- _Text block_:
^^^^^^^^

K N Pandita
The Istanbul Summit called under the aegis of the United Nations for 24 April to carry forward the peace process in war-torn Afghanistan was postponed. The Taliban had declined to participate unless the foreign forces completely left Afghanistan.
The Doha agreement between the Americans and the Taliban provided no guarantee of peace in a scenario of inter – Afghan conflict. Hardly a day after that agreement, the Taliban attacked the Afghan State forces in Kunduz inflicting many casualties on them. Encouraged by the success of this assault and no retaliation worth the name by the NATO forces, the Taliban said they were at war with the State forces resisting the advent of Taliban power.
President Biden made up his mind to begin the withdrawal of American troops on May 1 and make the pullout complete by 11 September the day of the 20th anniversary of the 9/11 attack. Secretary of State Mr Bilken argued that the decision of American withdrawal was a considered one and the Taliban, once sharing the state power, are bound to behave normally. Some observers call this line of thinking simplistic and one-dimensional.
Biden’s announcement raised many eyebrows among the hawkish political circles as the question began to be asked repeatedly how come to the US after remaining in Afghanistan so long and spending trillions of dollars besides manpower, had agreed to vacate the fighting ground without a clear pledge by the adversary that it will not cause severe disaster to the nation. Reservation is expressed even by some lawmakers in the US Congress who call it an unwise decision. But Biden does not want his troops and the NATO troops to stay on and fight an endless battle.
Negotiations between the rival Afghan groups, meaning the Afghan State forces and the Taliban, have not yielded any encouraging result. The latter being in control of almost three-fourth of the Afghan territory, would like to dictate terms from a position of power. They do not recognize the government of Ashraf Ghani as legitimate and confidence deficit is a major hurdle in bringing negotiations to some workable conclusion. Military and moral support, which President Ghani might be expecting from withdrawing Americans and their NATO allies, cannot be a guarantee of a victory over the Taliban who are wielding the most modern and lethal weapons.
Ashraf Ghani is a popularly elected head of the State but the Afghan nation is at a loss to decide what their destiny should be. There is not one but so many factors interacting in their decision and behaviour. The fear of Taliban gun and brutal treatment is perhaps the most dreaded factor in their calculation.
No Afghan, true to national interests, likes even a single foreign soldier to be on its land even for a day. This has been their tradition ever since the dawn of their history. It was only during the Mujahedeen struggle against the Soviets that the element of religion was abruptly and extensively inducted into the Afghan social structure. Before that, the Afghans had always fought based on ethnicity and nationalism. This, however, does not mean that they did not love the faith they belonged to. The Americans did the greatest disservice to the Afghans by suppressing their ethnic and cultural specialism and lured them to fight as theists against an atheist invader.

^^^^^^^^

- _Records provided_:

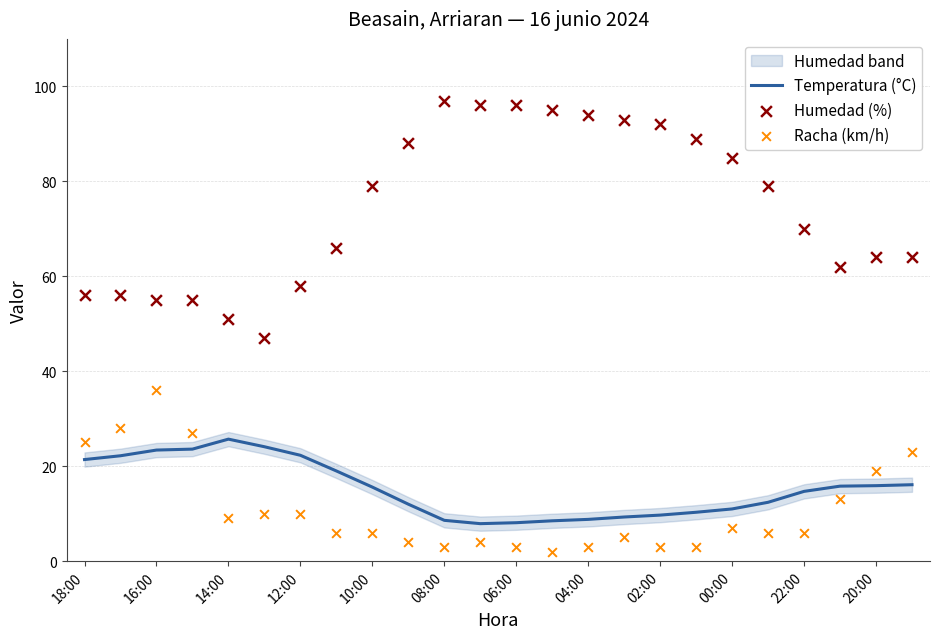

Which series has the widest spread of Y values?

Humedad (%)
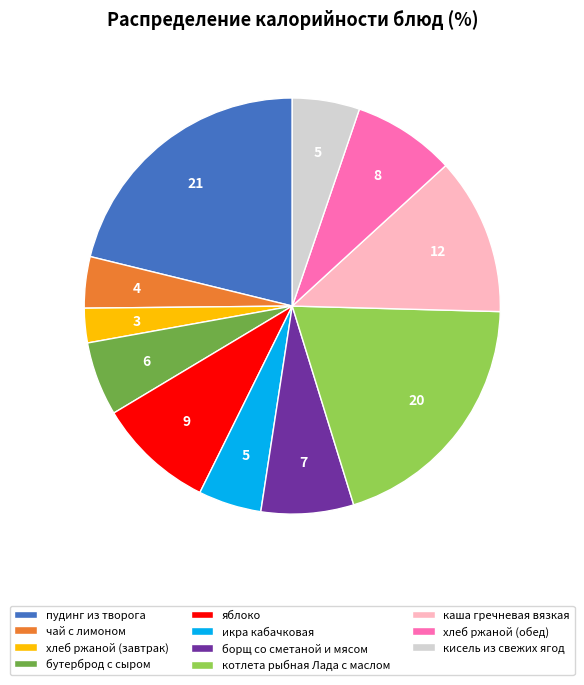

Between чай с лимоном and хлеб ржаной (завтрак), which is larger?

чай с лимоном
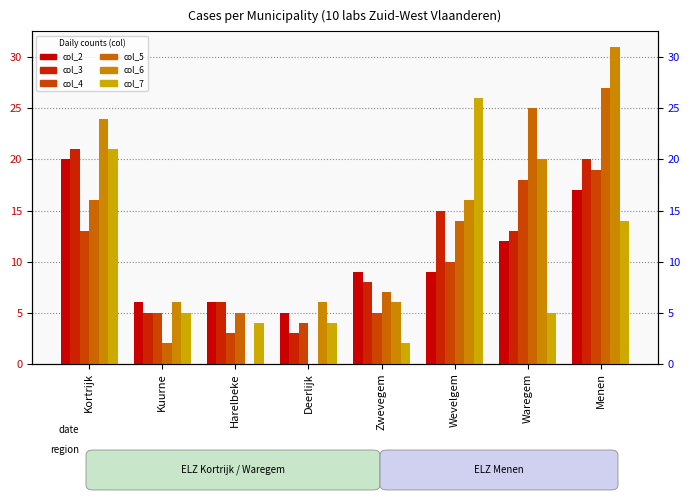

What is the spread (max minus min) of values at Kortrijk?

11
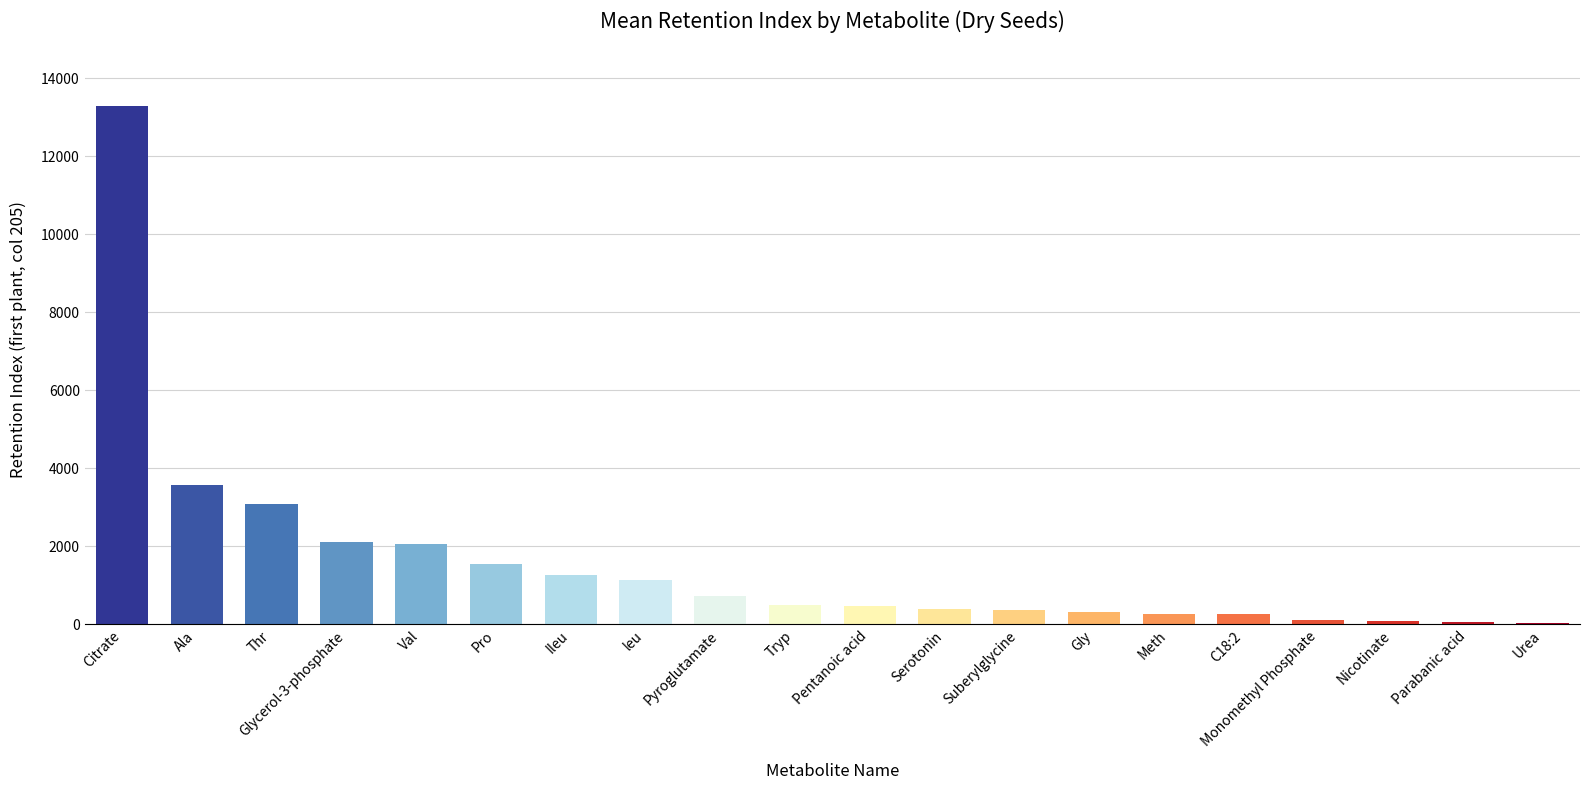

At which category does the chart reach its peak across all series?

Citrate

^^^^^^^^

- _Using the information_:
[1] In the article on the Afghan peace process, by what date did President Biden plan to have the American pullout complete?
[2] Continue the article on the Afghan peace process from the point where it stops.
The entries are not needed for what follows.

- _Per-task outputs_:
[1] By 11 September, the 20th anniversary of the 9/11 attack.

[2]
What are the apprehensions of the critics? First, they argue that it means to surrender to a group that is upholding religious extremism as the state policy. Secondly, the Taliban will throw out the parliamentary type of democracy as provided by the existing constitution. They will introduce sharia law meaning the puritanical Islamic law as brought by the holy book and the worthy theologians in due course of time. Thirdly, the Taliban will join hands with Al Qaeda remnants and, besides that, they are already in close liaison with the pro-Pak Haqqani group which will call the shots. The Haqqani group is known for its anti-India ideology because some attacks launched on Indian interests in Afghanistan were the handiwork of Haqqani plus ISI combine as was stated by knowledgeable observers.
The ground situation is one in which the hope of Afghan state forces holding the ground after the exit of the Americans is very remote rather negligible. A coalition government in Kabul is the mantra that the Americans have been orchestrating loudly perhaps to know the reaction from the Taliban. Both sides are tight-lipped on the proposition and are waiting for what will surface once the Americans and NATO forces leave Afghanistan.
One possibility is that inter-Afghan fighting will go on for some time till the state forces find themselves in a very critical situation. Three countries are likely to intervene when the situation comes to that pass, and these are Pakistan, Turkey and Iran. To some extent, the Saudis and UAE may also evince urgency in throwing in their hat. Iran is crucial because Iran would like that the Shia regions of Herat and Mazar-i-Sharif are not bulldozed though she may not openly support the traditional Panjsheer Valley chapter. Pakistan and Turkey are outright for Taliban ascendency but askance of Pushtoonistan obsession which Pakistan still suspects to be the manipulation of Indian intelligence sources.
Pakistan and Turkey will strongly advocate for the lion’s share for the Taliban in the coalition power structure. As the American troops withdraw, her interest in Afghanistan will recede and remain confined to only one point and that is the American homeland should not have to face any threat for the Al Qaeda wing in the Taliban.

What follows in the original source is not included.